第86章 無一郎と美月の秘密【R18】
お風呂の湯気に包まれながら、ゆきは少しだけ息をついていた。
義勇からもらった鎮痛剤のおかげで、体のアザは残っているものの、ズキズキとした痛みは引いてきた。
しかし、そんな安らぎのひと時を破るように美月が入ってきた。
「ゆきさん、ちょうど良かった。右手が使えないから、背中を流してくれない?」
怪我を理由にされたゆきは断ることができず、言われるがままに美月の背中を流した。
早く上がって部屋に戻りたい。そう思っているのに、美月にペースを握られ、結局二人で湯船に浸かることになっていた…。

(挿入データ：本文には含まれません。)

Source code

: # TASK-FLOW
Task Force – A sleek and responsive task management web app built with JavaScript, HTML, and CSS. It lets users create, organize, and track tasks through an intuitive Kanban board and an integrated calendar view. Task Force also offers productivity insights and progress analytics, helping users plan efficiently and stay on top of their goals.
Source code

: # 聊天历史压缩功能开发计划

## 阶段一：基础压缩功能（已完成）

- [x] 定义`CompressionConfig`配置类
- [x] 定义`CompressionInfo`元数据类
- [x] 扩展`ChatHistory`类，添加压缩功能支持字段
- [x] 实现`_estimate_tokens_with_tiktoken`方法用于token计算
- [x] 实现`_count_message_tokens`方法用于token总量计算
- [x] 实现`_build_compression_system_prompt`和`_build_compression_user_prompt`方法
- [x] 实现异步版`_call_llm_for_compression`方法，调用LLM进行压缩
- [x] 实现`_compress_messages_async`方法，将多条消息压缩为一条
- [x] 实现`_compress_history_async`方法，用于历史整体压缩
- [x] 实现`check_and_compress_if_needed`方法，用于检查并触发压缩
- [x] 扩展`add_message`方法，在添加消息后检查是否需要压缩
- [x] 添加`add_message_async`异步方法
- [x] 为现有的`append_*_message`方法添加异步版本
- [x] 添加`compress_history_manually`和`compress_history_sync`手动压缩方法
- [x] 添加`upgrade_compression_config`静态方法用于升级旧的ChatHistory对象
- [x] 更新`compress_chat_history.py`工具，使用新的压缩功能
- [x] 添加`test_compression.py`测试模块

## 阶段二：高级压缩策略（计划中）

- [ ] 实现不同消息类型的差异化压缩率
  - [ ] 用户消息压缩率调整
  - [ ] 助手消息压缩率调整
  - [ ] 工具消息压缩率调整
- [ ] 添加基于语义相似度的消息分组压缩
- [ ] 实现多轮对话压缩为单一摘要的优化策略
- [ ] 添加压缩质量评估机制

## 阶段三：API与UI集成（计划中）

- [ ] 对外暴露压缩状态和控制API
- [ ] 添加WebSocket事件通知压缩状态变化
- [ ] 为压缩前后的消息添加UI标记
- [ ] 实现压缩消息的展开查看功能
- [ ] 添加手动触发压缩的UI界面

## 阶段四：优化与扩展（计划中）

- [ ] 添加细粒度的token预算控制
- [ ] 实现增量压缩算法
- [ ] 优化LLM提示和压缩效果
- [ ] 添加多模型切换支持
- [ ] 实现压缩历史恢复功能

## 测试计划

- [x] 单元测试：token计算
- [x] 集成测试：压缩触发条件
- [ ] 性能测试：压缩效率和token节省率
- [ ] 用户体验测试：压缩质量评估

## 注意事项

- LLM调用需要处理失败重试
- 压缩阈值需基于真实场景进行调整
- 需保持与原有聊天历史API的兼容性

「ゆきさんの白い肌、アザだらけね。水柱様って、案外手加減してくれないの?」
美月の言葉には、ゆきを気遣う素振りなど微塵もなかった。
「私が未熟なだけですから…」
ゆきが力なく返すと、美月は鼻で笑うように言い放った。
「ふーん、自覚はあるんだ」
その時、美月の視線がゆきの背中の一点に釘付けになった。
それは、アザのすぐそばに残る、無一郎がつけた口づけの赤い跡だった。
美月はその場所に、冷たい指先で触れた。
「これ……無一郎様でしょ?」
心臓が跳ね上がり、ゆきは何も答えずに、真っ赤になってお湯から出ようとした。
しかし、美月はその腕を強く掴んで引き戻した。
「無駄よ。今夜、無一郎様はあなたのところには行かないわ」
耳元でそう告げられ、解放されたゆきは、震える体で脱衣所へと急いだ…。
「どういう意味……?」
頭にこびりついて離れない美月の言葉に、ゆきは言いようのない不安を感じながら、逃げるように風呂場を後にした。
どういう意味なの?今夜任務があるのかな…?
モヤモヤした気持ちのままゆきは、濡れた髪のまま部屋へと戻った…。